[EXERCISE PROMPT]: Can you quote the lines below exactly, starting at the line with "hat [495,389,548,441] -> none" and going through the last one?

[INPUT DATA]:
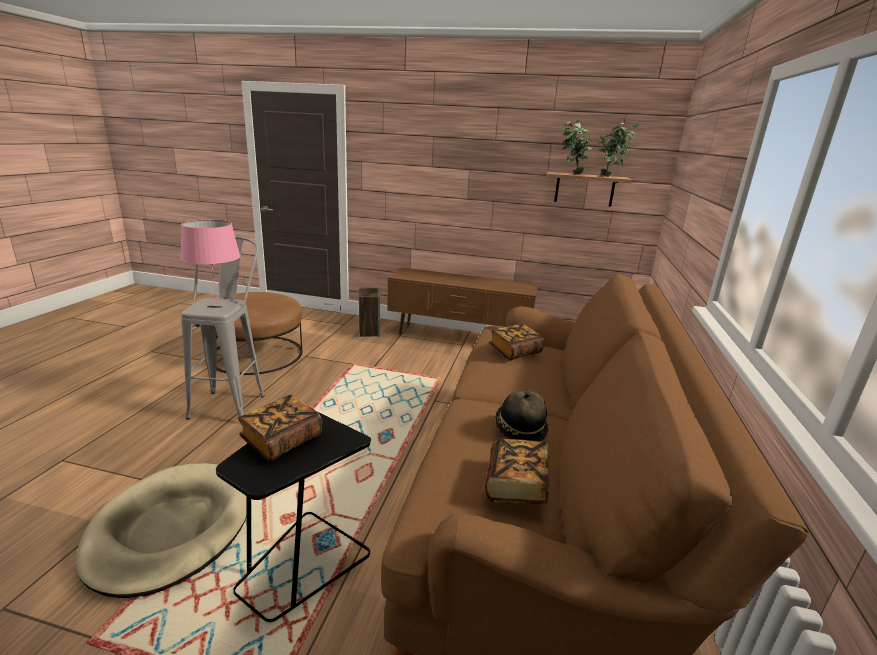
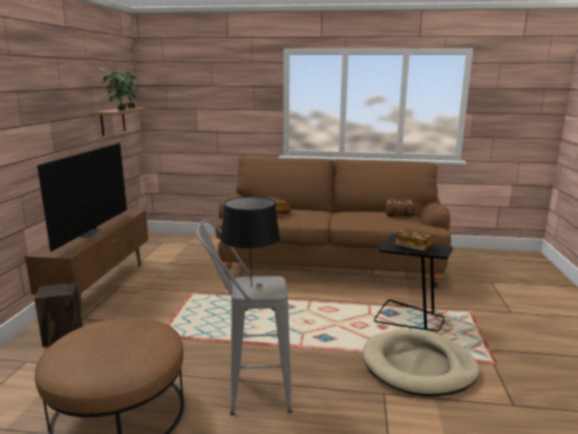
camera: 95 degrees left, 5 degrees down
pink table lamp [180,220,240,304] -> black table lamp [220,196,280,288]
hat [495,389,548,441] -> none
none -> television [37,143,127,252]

[ANSWER BOX]:
hat [495,389,548,441] -> none
none -> television [37,143,127,252]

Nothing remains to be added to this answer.